Current guidelines recommend dipeptidyl peptidase-4 inhibitors as an option for monotherapy in patients inadequately controlled by diet and exercise and for whom metformin is contraindicated or not tolerated. In 4 placebo (PBO)-controlled, phase 3, 24-week studies in treatment-naïve patients, monotherapy with saxagliptin (SAXA) 2.5 mg/d and 5 mg/d significantly reduced the primary end point of adjusted mean change from baseline in glycated hemoglobin (HbA1c) by -0.40% to -0.64% (difference vs. PBO). Secondary end points included fasting plasma glucose (FPG), 2-hour postprandial plasma glucose (PPG), and the proportion of patients achieving HbA1c <7%. This pooled analysis was performed to better characterize the results from the individual studies and to assess consistency of response across studies and subgroups.
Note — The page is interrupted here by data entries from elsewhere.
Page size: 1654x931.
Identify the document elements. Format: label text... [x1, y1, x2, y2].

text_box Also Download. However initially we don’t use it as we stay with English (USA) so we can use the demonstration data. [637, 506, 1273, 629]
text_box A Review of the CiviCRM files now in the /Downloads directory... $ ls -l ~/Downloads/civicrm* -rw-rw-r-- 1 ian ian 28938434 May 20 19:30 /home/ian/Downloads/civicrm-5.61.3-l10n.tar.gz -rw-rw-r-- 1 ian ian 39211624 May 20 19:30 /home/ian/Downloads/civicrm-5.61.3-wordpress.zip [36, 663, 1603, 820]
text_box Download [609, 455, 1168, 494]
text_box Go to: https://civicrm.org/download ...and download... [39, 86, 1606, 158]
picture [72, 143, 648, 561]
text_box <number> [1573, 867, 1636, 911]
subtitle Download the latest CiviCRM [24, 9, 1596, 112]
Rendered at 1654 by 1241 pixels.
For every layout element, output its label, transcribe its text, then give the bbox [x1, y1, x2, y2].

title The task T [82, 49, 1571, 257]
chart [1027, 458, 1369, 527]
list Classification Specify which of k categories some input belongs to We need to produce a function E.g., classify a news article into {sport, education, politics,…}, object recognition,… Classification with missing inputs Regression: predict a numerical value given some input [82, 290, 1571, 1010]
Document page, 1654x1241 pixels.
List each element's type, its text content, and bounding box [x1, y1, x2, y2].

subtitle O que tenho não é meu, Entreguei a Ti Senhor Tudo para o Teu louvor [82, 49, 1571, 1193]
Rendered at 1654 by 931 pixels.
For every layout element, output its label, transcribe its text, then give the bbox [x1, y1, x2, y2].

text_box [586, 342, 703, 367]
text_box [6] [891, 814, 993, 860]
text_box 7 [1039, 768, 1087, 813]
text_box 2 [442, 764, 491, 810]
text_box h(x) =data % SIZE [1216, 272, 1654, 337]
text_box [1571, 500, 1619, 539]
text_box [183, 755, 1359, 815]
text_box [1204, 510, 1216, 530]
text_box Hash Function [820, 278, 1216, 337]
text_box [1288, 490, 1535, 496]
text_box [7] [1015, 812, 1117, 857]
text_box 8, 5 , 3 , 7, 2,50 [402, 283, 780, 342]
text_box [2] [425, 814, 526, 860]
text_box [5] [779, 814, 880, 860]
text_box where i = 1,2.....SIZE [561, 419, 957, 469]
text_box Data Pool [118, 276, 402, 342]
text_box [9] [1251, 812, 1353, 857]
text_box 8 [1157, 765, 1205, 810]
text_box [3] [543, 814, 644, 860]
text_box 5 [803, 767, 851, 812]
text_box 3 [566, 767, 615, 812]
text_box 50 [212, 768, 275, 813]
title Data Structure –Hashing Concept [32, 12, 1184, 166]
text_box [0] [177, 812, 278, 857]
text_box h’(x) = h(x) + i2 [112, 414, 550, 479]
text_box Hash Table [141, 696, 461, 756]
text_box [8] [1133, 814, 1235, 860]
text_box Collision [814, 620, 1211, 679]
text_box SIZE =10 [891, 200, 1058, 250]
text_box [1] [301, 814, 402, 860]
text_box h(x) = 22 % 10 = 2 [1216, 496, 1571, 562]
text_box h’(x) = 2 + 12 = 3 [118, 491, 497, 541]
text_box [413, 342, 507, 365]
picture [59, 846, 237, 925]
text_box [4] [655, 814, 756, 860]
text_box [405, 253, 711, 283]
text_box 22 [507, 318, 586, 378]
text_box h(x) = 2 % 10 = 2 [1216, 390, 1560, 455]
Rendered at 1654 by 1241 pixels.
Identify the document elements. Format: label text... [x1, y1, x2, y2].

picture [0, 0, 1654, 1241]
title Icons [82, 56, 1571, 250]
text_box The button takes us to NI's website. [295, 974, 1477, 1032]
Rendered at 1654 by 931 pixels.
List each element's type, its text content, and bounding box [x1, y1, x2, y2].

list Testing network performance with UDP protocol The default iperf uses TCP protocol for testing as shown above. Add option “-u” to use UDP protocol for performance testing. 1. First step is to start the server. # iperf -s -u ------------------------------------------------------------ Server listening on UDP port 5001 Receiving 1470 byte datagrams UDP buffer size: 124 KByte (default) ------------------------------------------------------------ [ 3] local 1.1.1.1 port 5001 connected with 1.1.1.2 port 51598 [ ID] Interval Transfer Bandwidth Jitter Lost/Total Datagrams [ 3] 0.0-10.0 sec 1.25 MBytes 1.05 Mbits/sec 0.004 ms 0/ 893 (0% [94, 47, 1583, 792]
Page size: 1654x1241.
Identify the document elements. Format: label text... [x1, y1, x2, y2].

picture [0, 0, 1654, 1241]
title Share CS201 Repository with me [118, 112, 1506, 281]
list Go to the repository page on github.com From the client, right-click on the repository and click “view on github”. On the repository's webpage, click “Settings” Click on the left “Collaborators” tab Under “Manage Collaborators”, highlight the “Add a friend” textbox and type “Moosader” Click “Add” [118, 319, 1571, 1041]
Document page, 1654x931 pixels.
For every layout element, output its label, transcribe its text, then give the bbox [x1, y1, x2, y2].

Patients (N=1306) had a mean age of 52 y and were predominantly Asian (65%) and men (53%), with a mean duration of diabetes of 1.5 y and mean baseline HbA1c of 8.1%. Data were analyzed using an analysis of covariance model and adjusted for baseline value and study. At week 24, the mean difference (95% CI) vs. PBO for HbA1c was -0.54% (-0.73%, -0.35%, P<0.0001) for SAXA 2.5 mg/d and -0.51% (-0.62%, -0.39%, P<0.0001) for SAXA 5 mg/d. The effects of SAXA on HbA1c were consistent across studies and subgroups of race, sex, age, and baseline HbA1c. Greater reductions in FPG and PPG, and a greater proportion of patients achieving HbA1c <7% were also observed with SAXA vs. PBO. The incidence of adverse events was slightly higher in patients receiving SAXA (2.5 mg, 66%; 5 mg, 53%) vs. PBO (45%) as was the incidence of reported hypoglycemia (SAXA, 2.5 mg, 4%; 5 mg 3%; PBO, 2%). There were no events of confirmed hypoglycemia (fingerstick glucose ≤50 mg/dL with symptoms). The results show that SAXA monotherapy is effective and well tolerated in patients with type 2 diabetes and is an appropriate alternative in patients for whom first-line treatment with metformin is inappropriate.